Dr. Sachin Mehta Reports from AAO Retina Subday – Day 2
Dr. Jay Duker reported on the use of a relatively new diagnostic imaging modality: optical coherence tomography angiography (OCT-A). OCT-A is a non-invasive imaging modality that uses motion contrast between OCT images in order to generate volumetric angiograms. The retinal and choroidal vasculature can be visualized in great detail without fluorescein dye because erythrocyte flow can be detected through sequential scans. OCT-A image acquisition is very quick and can provide invaluable diagnostic information about various retinal vascular disease states such as AMD and diabetic retinopathy. RCA is proud to offer this powerful diagnostic tool to our patients.

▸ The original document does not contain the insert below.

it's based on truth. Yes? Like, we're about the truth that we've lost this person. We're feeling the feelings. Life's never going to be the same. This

The results from the latest phase 1/2 clinical trials looking at the safety and tolerability of transplanted human embryonic stem cell-derived (hESC) RPE cells for atrophic AMD and Stargardt macular dystrophy were presented by Dr. Steven Schwartz. Transplanted patients were followed up for a median of 22 months. There was no evidence of adverse proliferation, immune rejection, or serious ocular or systemic safety issues related to the transplanted tissue. The only adverse events reported were associated with the surgical procedure itself and the systemic effects of postoperative immunosuppression. Best-corrected VA improved in ten eyes, remained the same in seven eyes, and decreased by more than ten letters in one eye. The untreated fellow eyes did not show similar improvements in VA. The results provide initial evidence of safety, graft survival, and possible biological activity of hESC-derived RPE cells for AMD and Stargardt macular dystrophy.

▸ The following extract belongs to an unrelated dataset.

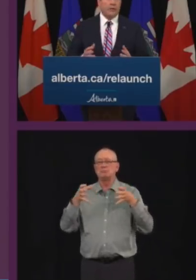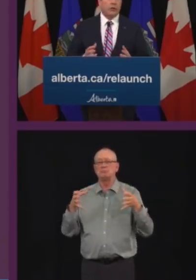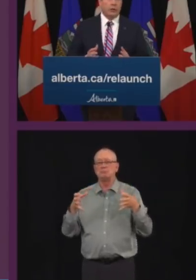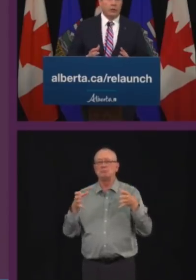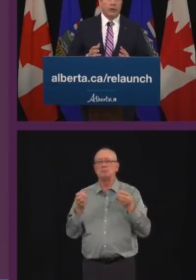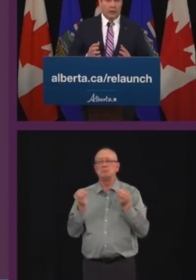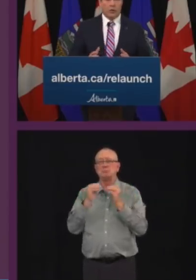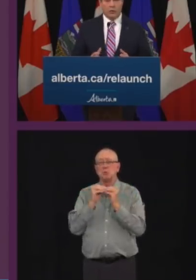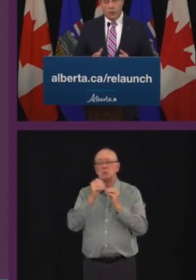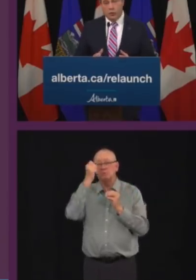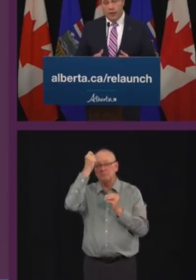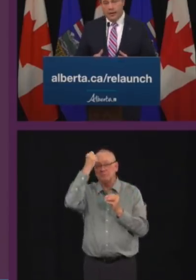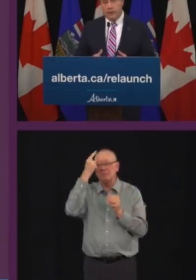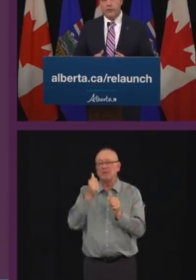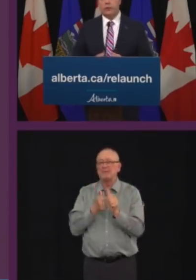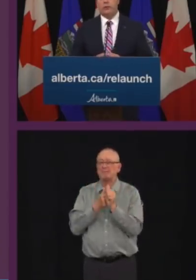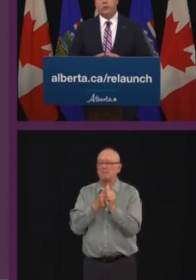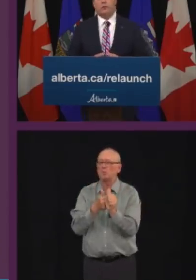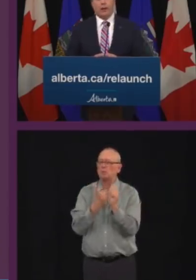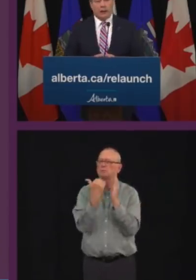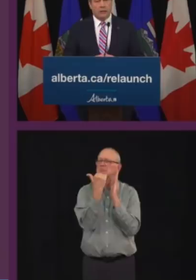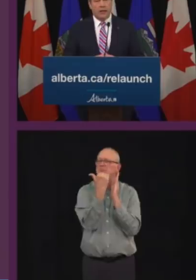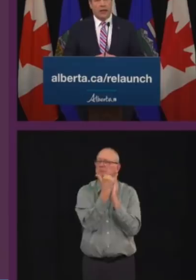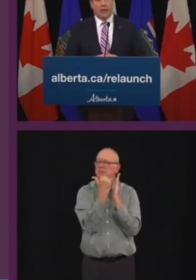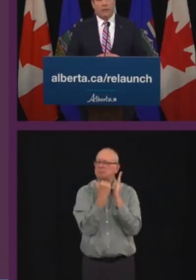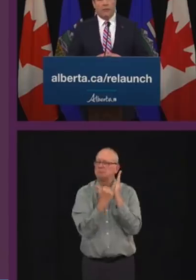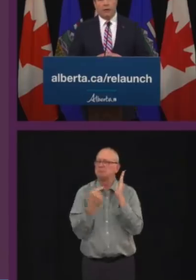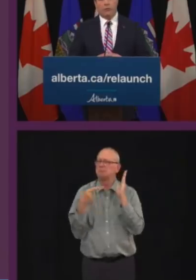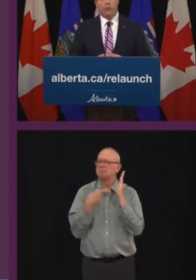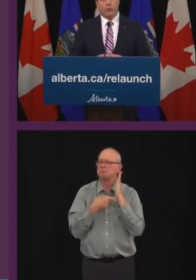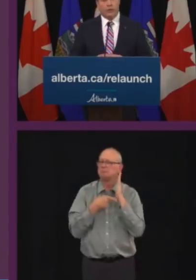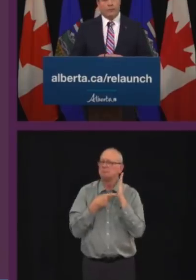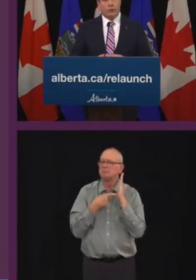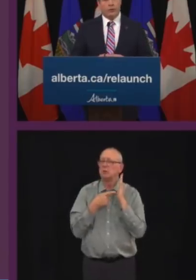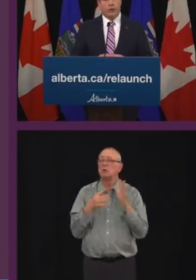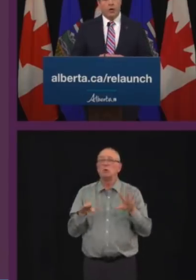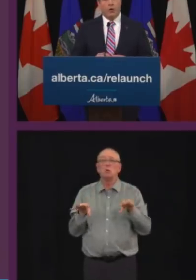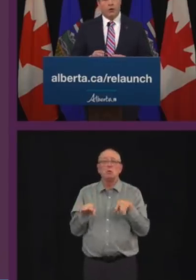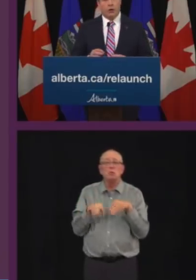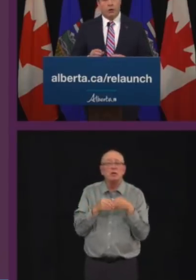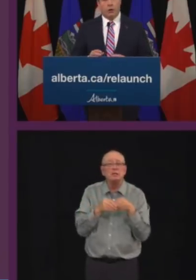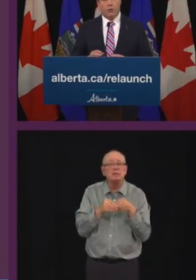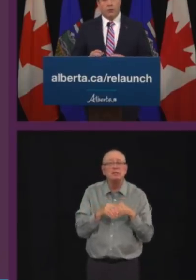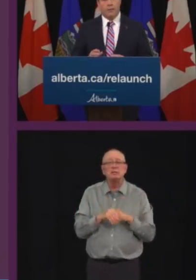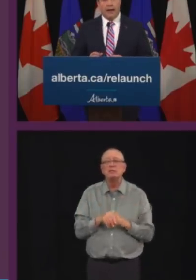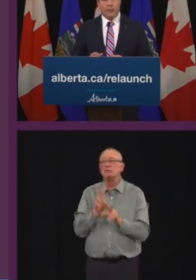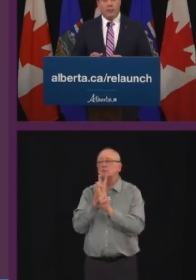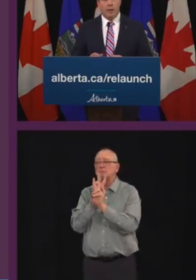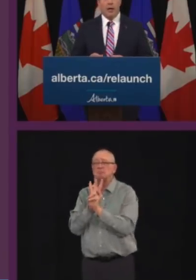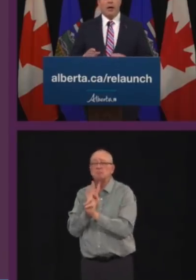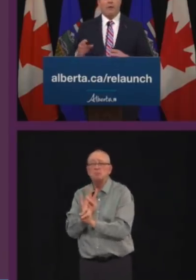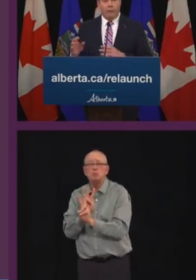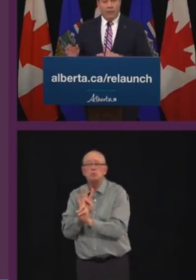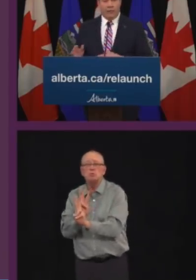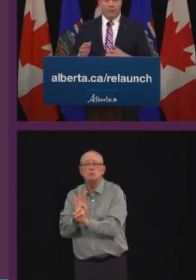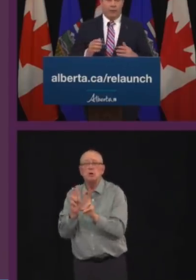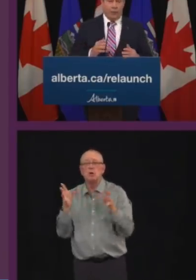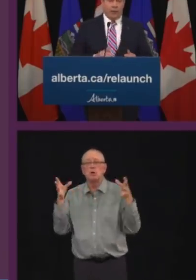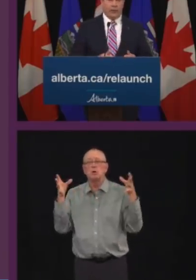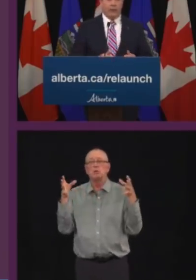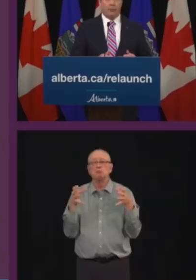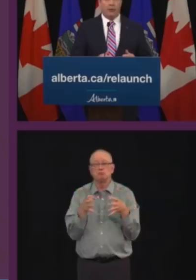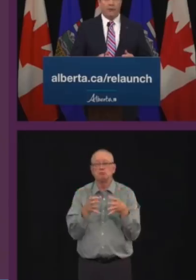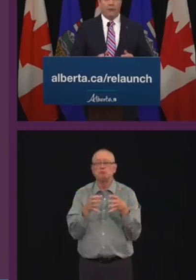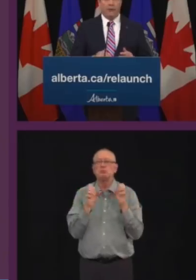These include indoor social gatherings including wedding and funeral receptions which can occur with a maximum of 50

Dr. John Kitchens discussed the timing and technique for managing suprachoroidal hemorrhages (SCH). Initial management of SCH should include observation, oral prednisone, and gabapentin for neurogenic pain. He believes that the ideal time to surgically drain a large and/or macula-involving SCH is approximately 3 weeks after onset (if it fails to resolve significantly on its own) to allow the clot to fully liquefy and ensure adequate drainage. This can be performed with great success by placing an infusion cannula directly into the vitreous cavity (if space allows) and a non-valved 25-gauge vitrectomy cannula into the suprachoroidal space approximately 10 mm posterior to the limbus in the temporal quadrant. He advocates concurrent pars plana vitrectomy with injection of a slightly expansile gas to lend support to the posterior segment as the eye heals and re-pressurizes postoperatively.

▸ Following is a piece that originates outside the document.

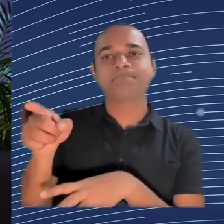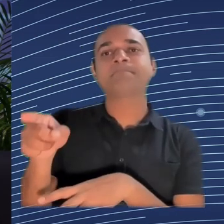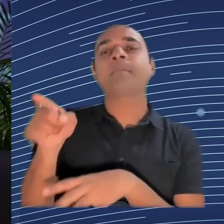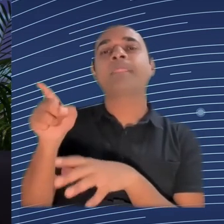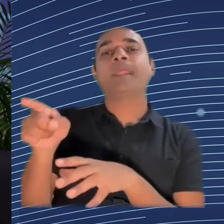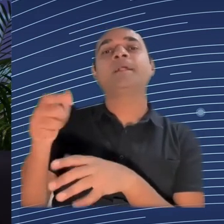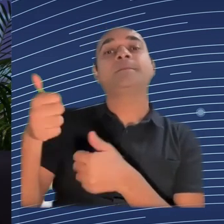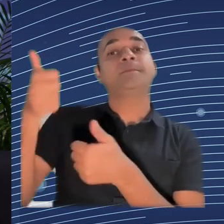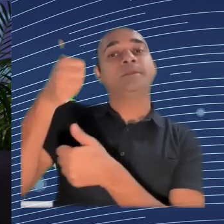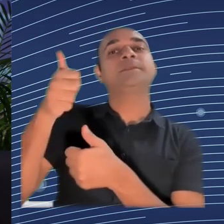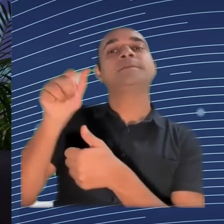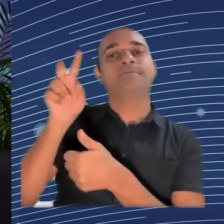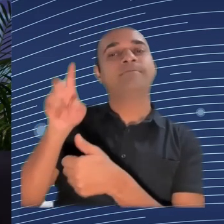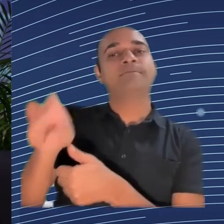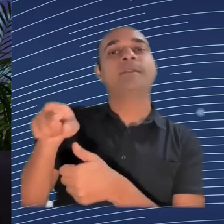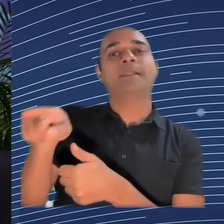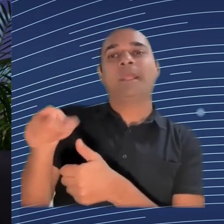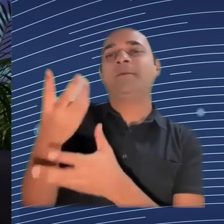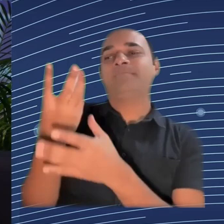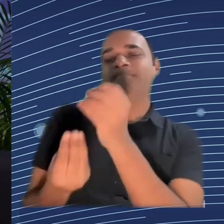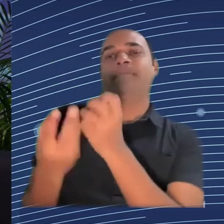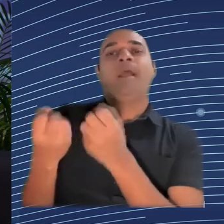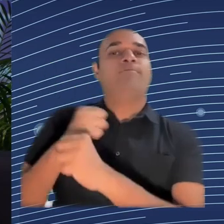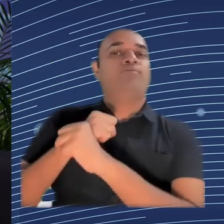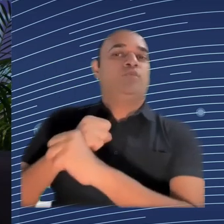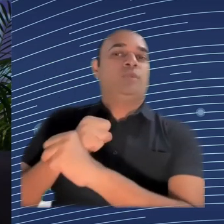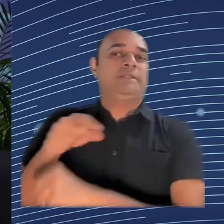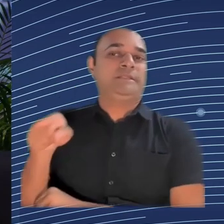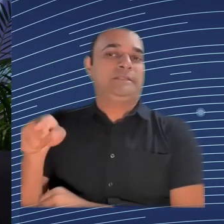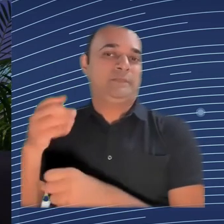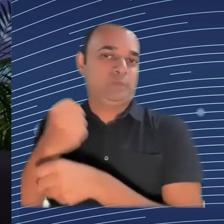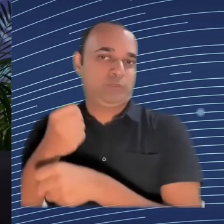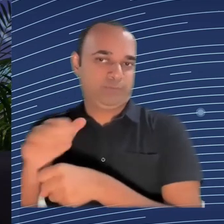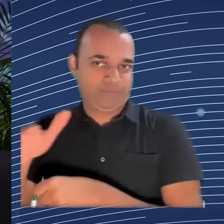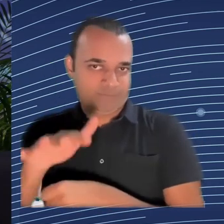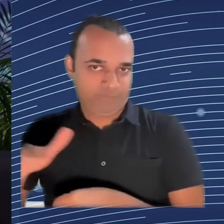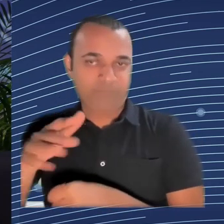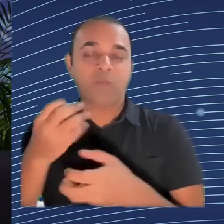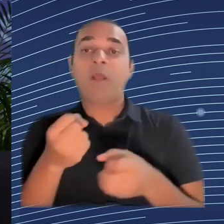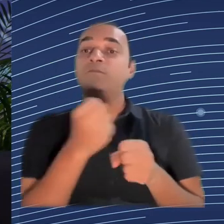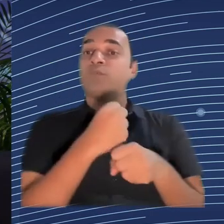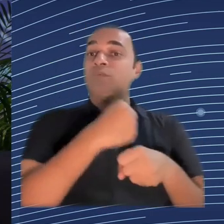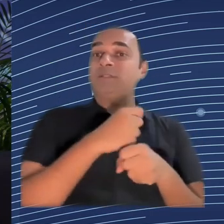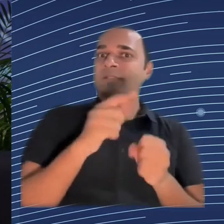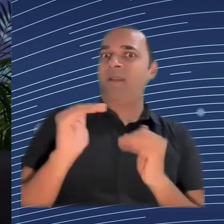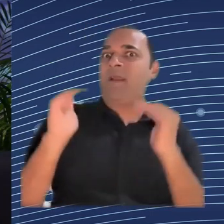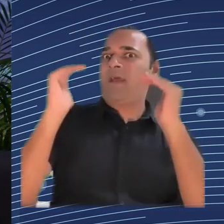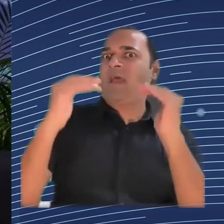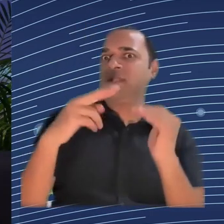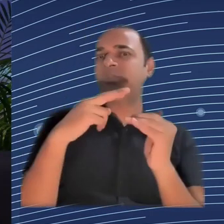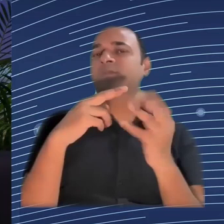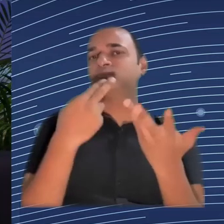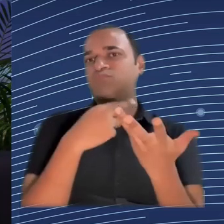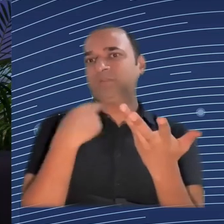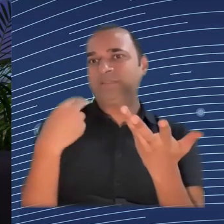says, if there is a risk and you cannot protect, you have to apply the precautionary principle. And while you apply the precautionary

Finally Dr. Derek Kunimoto of RCA reported on complications of intraocular silicone oil (SO) and how to manage and avoid them. He stated that it is important to place a mattress suture to secure the sclerotomy sites after SO placement to prevent leakage into the subconjunctival space. He also mentioned that migration of SO into the anterior chamber, suprachoroidal, subretinal, subhyaloidal, and even intracranial spaces can happen and fortunately can be managed safely and effectively with various surgical techniques.